In this episode, we discuss:

  • Before Misha Knew About Acupuncture, She Knew About Caring for Others
    Her time in Mitzvah Corps and attraction to herbs and nourishing foods
  • An Unconventional Grandmother and Her Attention to Health
    Weekend time with a yoga-teaching, health-food-loving grandmother early on gave her a sense for “other ways” of health.
  • Oberlin, Organic Farming, and the Co-op Kitchen
    Learning organic farming and cooking for a co-op shaped her hands-on relationship with food as medicine.
  • Western Herbalism and “Shen-nonging it” in the Arboretum
    She learned about Western herbs by biking to the arboretum, identifying plants, tincturing, and experimenting carefully.
  • 1970s Political Turbulence and Community Care
    Kent State, anti-war organizing, women’s movement, and Black liberation work braided together with her sense of social responsibility.
  • Women’s Newspaper + Critique of Pharma Culture
    She started a women’s newspaper and wrote about pharmaceutical misuse/overuse (and the corporate forces behind it).
  • Cuba, Pulse Diagnosis, and a Predicted Back Pain
    On a trip to Cuba Walter Bosque read her pulse, asked about back pain, which later manifested and took her down the road of shiatsu.
  • Master Nakamura: Channel Theory, Moxa, and Pulse
    Training in “shiatsu” included channel theory, moxibustion, and pulse work—acupuncture training hidden in plain sight.
  • Lincoln Detox: Ear Acupuncture and Revolutionary Medicine
    At Lincoln Hospital she saw ear acupuncture rapidly calm a room, and was introduced to acupucnture as people’s medicine and liberation work.
  • From New York to California: Building Training from Scratch
    Licensing barriers pushed her into early SF-area schools, night classes, mimeographed notes, and eclectic teachers.
  • AIDS, Community Clinics, and Making Care Accessible
    She founded Kwan Yin (1983) and the AIDS Alternative Healing Project (1985), training practitioners, integrating food/herbs/acupuncture, and later partnering with UCSF on research.
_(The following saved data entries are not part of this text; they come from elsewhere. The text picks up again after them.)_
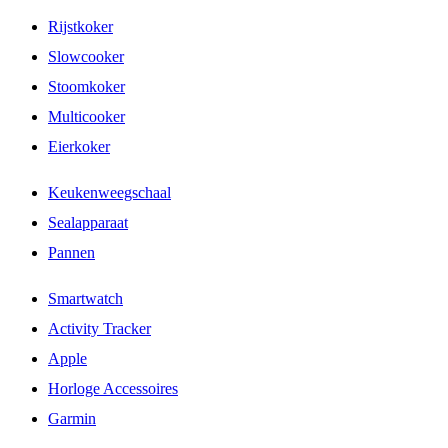
Rijstkoker
Slowcooker
Stoomkoker
Multicooker
Eierkoker
Keukenweegschaal
Sealapparaat
Pannen
Smartwatch
Activity Tracker
Apple
Horloge Accessoires
Garmin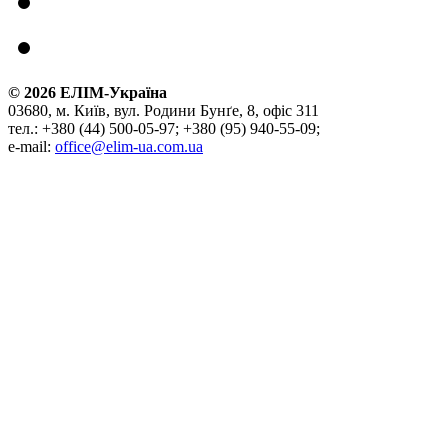
©
2026
ЕЛІМ-Україна
03680, м. Київ, вул. Родини Бунґе, 8, офіс 311
тел.: +380 (44) 500-05-97; +380 (95) 940-55-09;
e-mail:
office@elim-ua.com.ua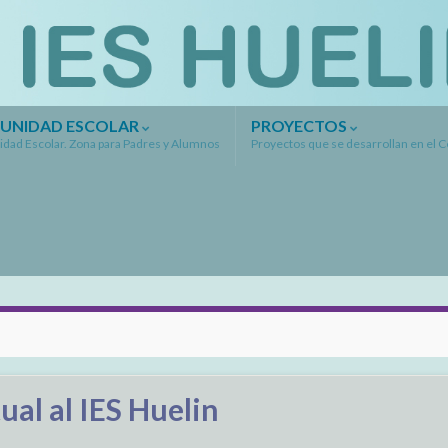
UNIDAD ESCOLAR
PROYECTOS
dad Escolar. Zona para Padres y Alumnos
Proyectos que se desarrollan en el 
tual al IES Huelin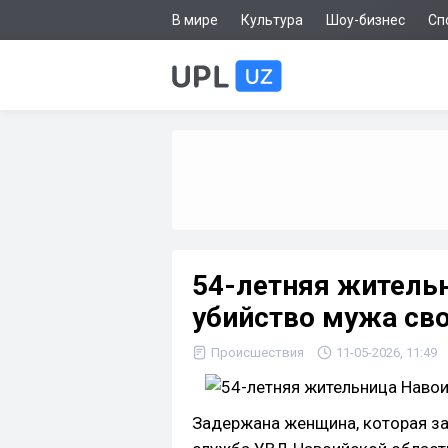
В мире
Культура
Шоу-бизнес
Сп
54-летняя житель
убийство мужа св
Происшествия
11-05-2026, 11:49
Задержана женщина, которая за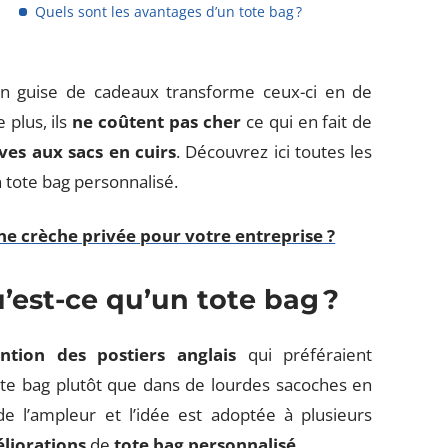
Quels sont les avantages d’un tote bag ?
 en guise de cadeaux transforme ceux-ci en de
plus, ils
ne coûtent pas cher
ce qui en fait de
ves aux sacs en cuirs
. Découvrez ici toutes les
 tote bag personnalisé.
e crèche privée pour votre entreprise ?
u’est-ce qu’un tote bag ?
ntion des postiers anglais
qui préféraient
tote bag plutôt que dans de lourdes sacoches en
e l’ampleur et l’idée est adoptée à plusieurs
éliorations
de
tote bag personnalisé
.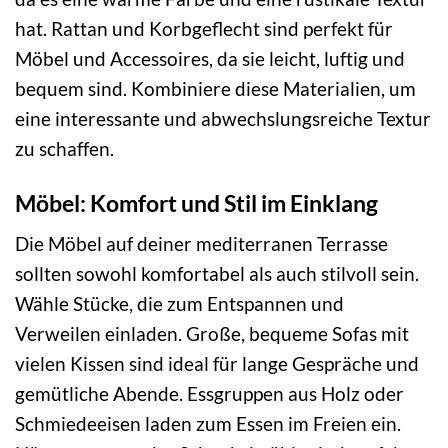
hat. Rattan und Korbgeflecht sind perfekt für
Möbel und Accessoires, da sie leicht, luftig und
bequem sind. Kombiniere diese Materialien, um
eine interessante und abwechslungsreiche Textur
zu schaffen.
Möbel: Komfort und Stil im Einklang
Die Möbel auf deiner mediterranen Terrasse
sollten sowohl komfortabel als auch stilvoll sein.
Wähle Stücke, die zum Entspannen und
Verweilen einladen. Große, bequeme Sofas mit
vielen Kissen sind ideal für lange Gespräche und
gemütliche Abende. Essgruppen aus Holz oder
Schmiedeeisen laden zum Essen im Freien ein.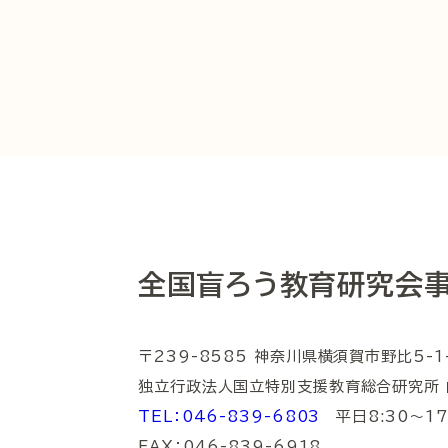
全国盲ろう教育研究会
〒239-8585 神奈川県横須賀市野比5-1
独立行政法人国立特別支援教育総合研究所 
TEL：046-839-6803
平日8:30～17:
FAX：046-839-6918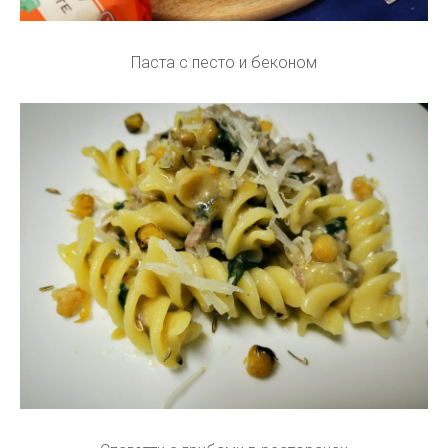
Паста с песто и беконом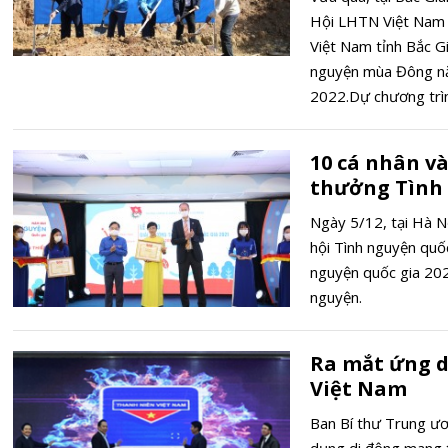
Hội LHTN Việt Nam 
Việt Nam tỉnh Bắc G
nguyện mùa Đông n
2022.Dự chương trì
BCH Trung ương Đo
Việt Nam.
10 cá nhân và
thưởng Tình 
Ngày 5/12, tại Hà 
hội Tình nguyện quốc
nguyện quốc gia 20
nguyện.
Ra mắt ứng d
Việt Nam
Ban Bí thư Trung ư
Trust yourself, listen to your patients, come from the heart.

Misha Cohen, DOM, L.Ac

I am a Doctor of Oriental Medicine and Licensed Acupuncturist. I have practiced Asian medicine and Integrated Chinese Medicine for 50 years. I am the Clinic Director of Chicken Soup Chinese Medicine, Executive Director of the Misha Ruth Cohen Education Foundation, and past UCSF Research Specialist of Integrative Medicine. I am active in the Society for Integrative Oncology.

I have authored eight books, for professionals and consumers, plus published numerous professional and consumer articles.

As a teacher and mentor, my team and I train Chinese medicine practitioners, Western practitioners and students in cancer support, gynecology, liver disease and HIV. I attended and presented at international AIDS, hepatitis and cancer symposiums, along with Chinese medicine and lay conferences.

I have been a researcher with Western university and community-based research teams in Chinese herbal medicine, acupressure and acupuncture for ovarian and breast cancer, endometriosis, HIV/AIDS, and HPV-related cancer.

I created Integrated Chinese Medicine protocols for cancer support, fertility, liver disease, HIV, endometriosis, HPV-related diseases and menopausal syndromes used by Asian medicine practitioners. My formulas are popular among people with HIV, HCV, chronic viruses, cancer, fibromyalgia, and the common cold.

My great passion has been to bring Asian Medicine into the Western world.